*** Opening of MATERIAL PROVIDED ***

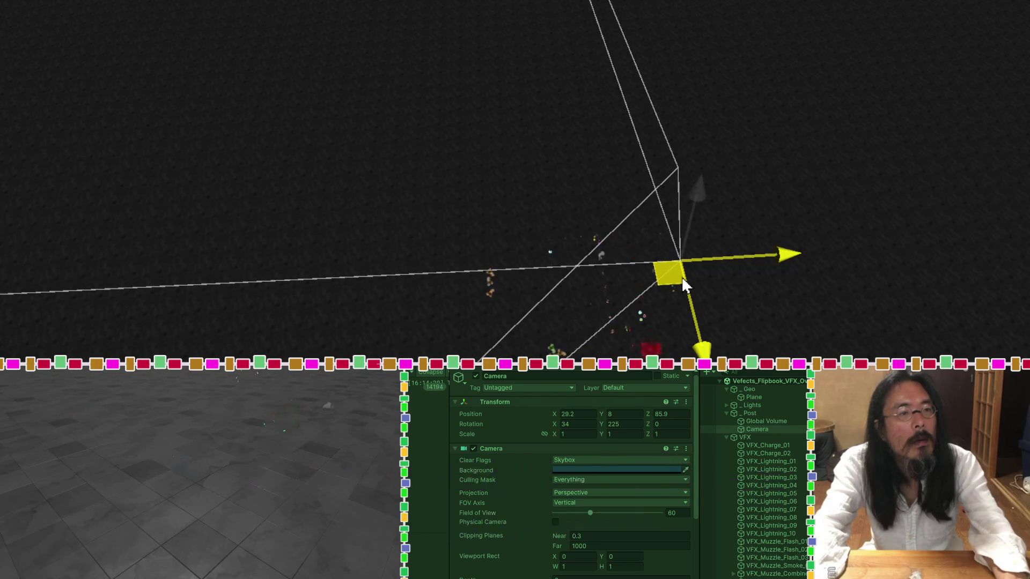
{"action": "mouse_move", "coordinate": [686, 284]}
{"action": "left_mouse_down"}
{"action": "mouse_move", "coordinate": [694, 266]}
{"action": "mouse_move", "coordinate": [686, 352]}
{"action": "mouse_move", "coordinate": [639, 317]}
{"action": "mouse_move", "coordinate": [661, 355]}
{"action": "mouse_move", "coordinate": [675, 334]}
{"action": "left_mouse_up"}
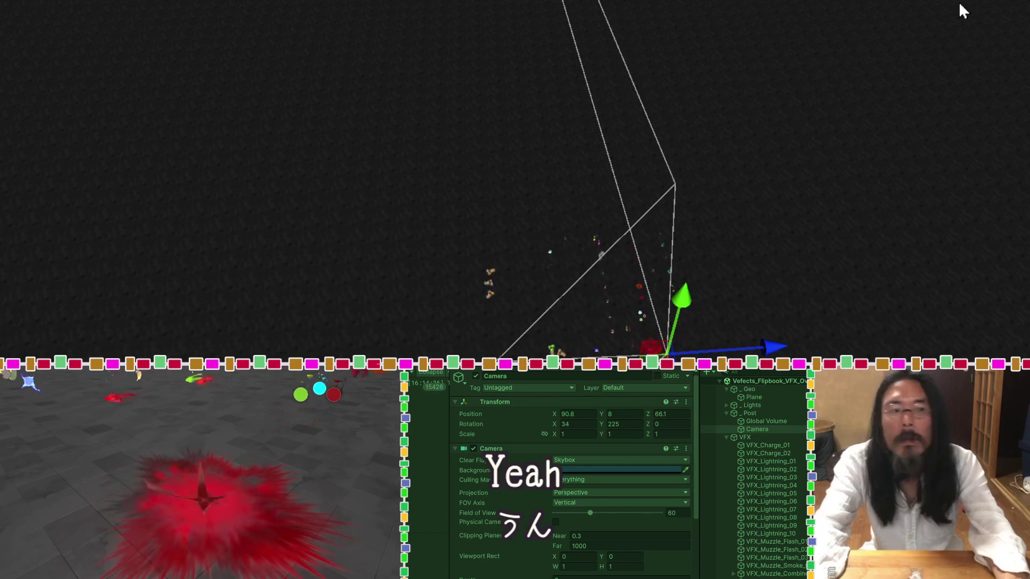
{"action": "key", "text": "ctrl+z"}
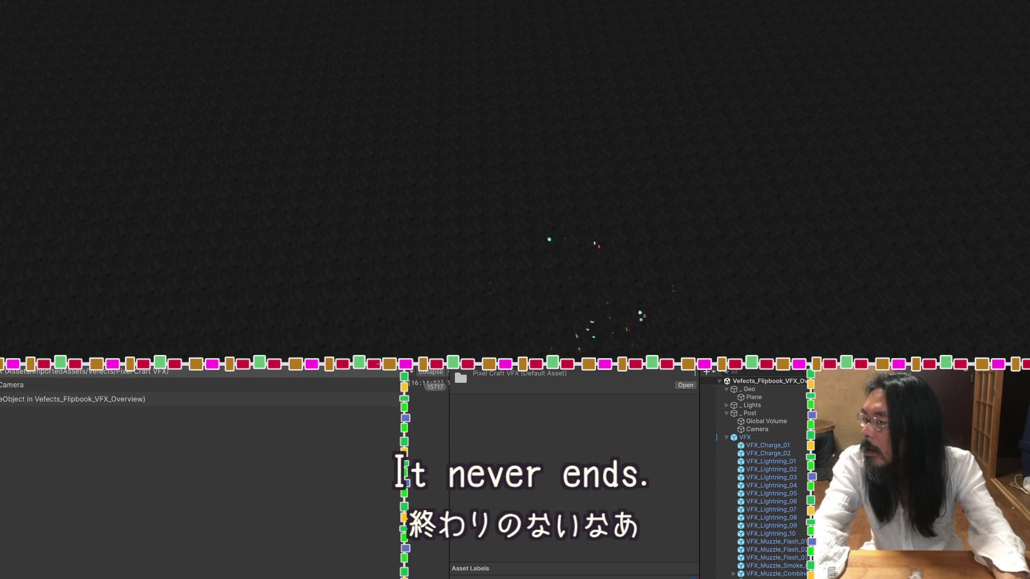
Open the Vefects Pixel Craft VFX scene, saving changes to the Flipbook overview.
{"action": "key", "text": "Down"}
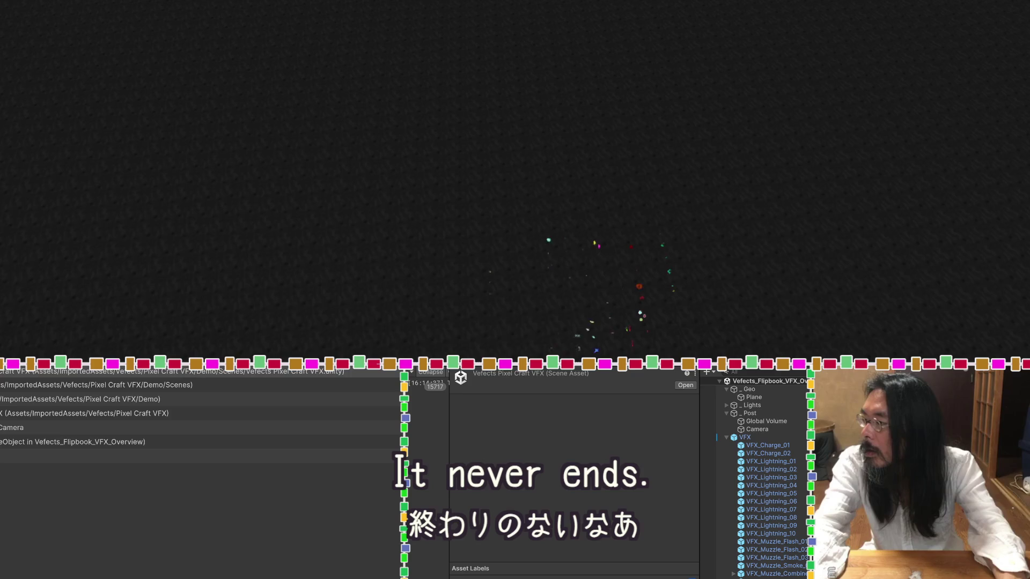
{"action": "key", "text": "Return"}
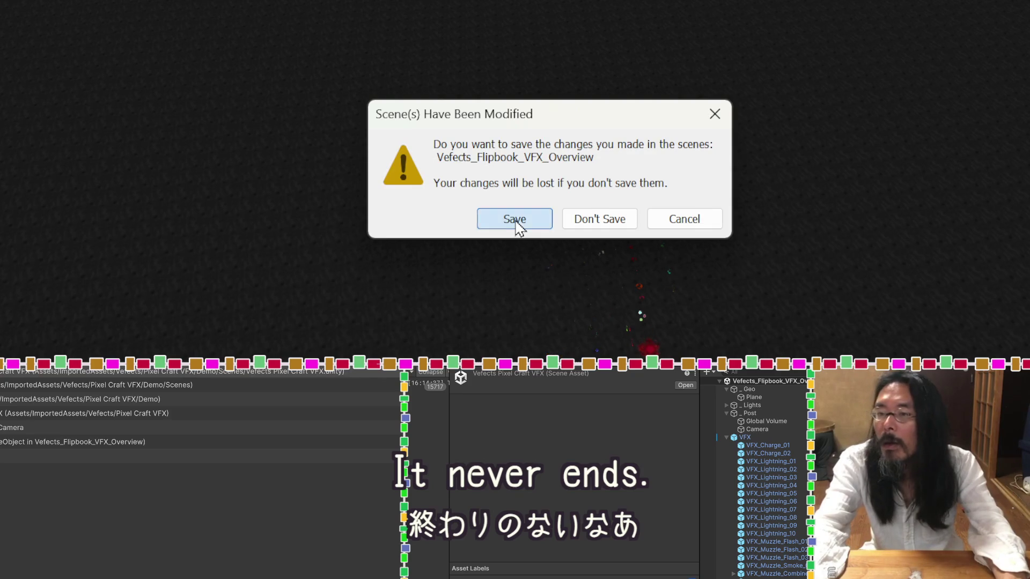
{"action": "left_click", "coordinate": [515, 221]}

*** Close of MATERIAL PROVIDED ***

● **REQUIRED WORK**: Your answer should be the lines of the records that include the word "coordinate".

● **YOUR SOLUTION**:
{"action": "mouse_move", "coordinate": [686, 284]}
{"action": "mouse_move", "coordinate": [694, 266]}
{"action": "mouse_move", "coordinate": [686, 352]}
{"action": "mouse_move", "coordinate": [639, 317]}
{"action": "mouse_move", "coordinate": [661, 355]}
{"action": "mouse_move", "coordinate": [675, 334]}
{"action": "left_click", "coordinate": [515, 221]}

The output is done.